▶ What to do
Since only part of the records is wanted, repeat exactly the lines from the one containing "Parksville. Es waren" through the last line, both included.

▶ Source material
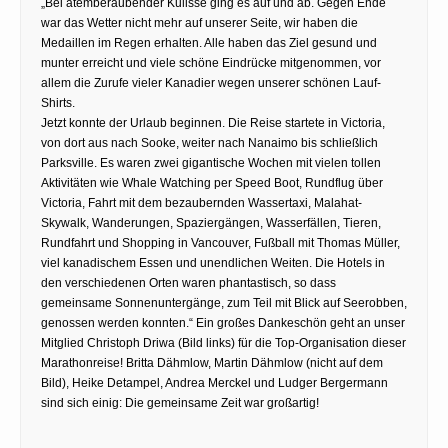
„Bei atemberaubender Kulisse ging es auf und ab. Gegen Ende
war das Wetter nicht mehr auf unserer Seite, wir haben die
Medaillen im Regen erhalten. Alle haben das Ziel gesund und
munter erreicht und viele schöne Eindrücke mitgenommen, vor
allem die Zurufe vieler Kanadier wegen unserer schönen Lauf-
Shirts.
Jetzt konnte der Urlaub beginnen. Die Reise startete in Victoria,
von dort aus nach Sooke, weiter nach Nanaimo bis schließlich
Parksville. Es waren zwei gigantische Wochen mit vielen tollen
Aktivitäten wie Whale Watching per Speed Boot, Rundflug über
Victoria, Fahrt mit dem bezaubernden Wassertaxi, Malahat-
Skywalk, Wanderungen, Spaziergängen, Wasserfällen, Tieren,
Rundfahrt und Shopping in Vancouver, Fußball mit Thomas Müller,
viel kanadischem Essen und unendlichen Weiten. Die Hotels in
den verschiedenen Orten waren phantastisch, so dass
gemeinsame Sonnenuntergänge, zum Teil mit Blick auf Seerobben,
genossen werden konnten.“ Ein großes Dankeschön geht an unser
Mitglied Christoph Driwa (Bild links) für die Top-Organisation dieser
Marathonreise! Britta Dähmlow, Martin Dähmlow (nicht auf dem
Bild), Heike Detampel, Andrea Merckel und Ludger Bergermann
sind sich einig: Die gemeinsame Zeit war großartig!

▶ Reply
Parksville. Es waren zwei gigantische Wochen mit vielen tollen
Aktivitäten wie Whale Watching per Speed Boot, Rundflug über
Victoria, Fahrt mit dem bezaubernden Wassertaxi, Malahat-
Skywalk, Wanderungen, Spaziergängen, Wasserfällen, Tieren,
Rundfahrt und Shopping in Vancouver, Fußball mit Thomas Müller,
viel kanadischem Essen und unendlichen Weiten. Die Hotels in
den verschiedenen Orten waren phantastisch, so dass
gemeinsame Sonnenuntergänge, zum Teil mit Blick auf Seerobben,
genossen werden konnten.“ Ein großes Dankeschön geht an unser
Mitglied Christoph Driwa (Bild links) für die Top-Organisation dieser
Marathonreise! Britta Dähmlow, Martin Dähmlow (nicht auf dem
Bild), Heike Detampel, Andrea Merckel und Ludger Bergermann
sind sich einig: Die gemeinsame Zeit war großartig!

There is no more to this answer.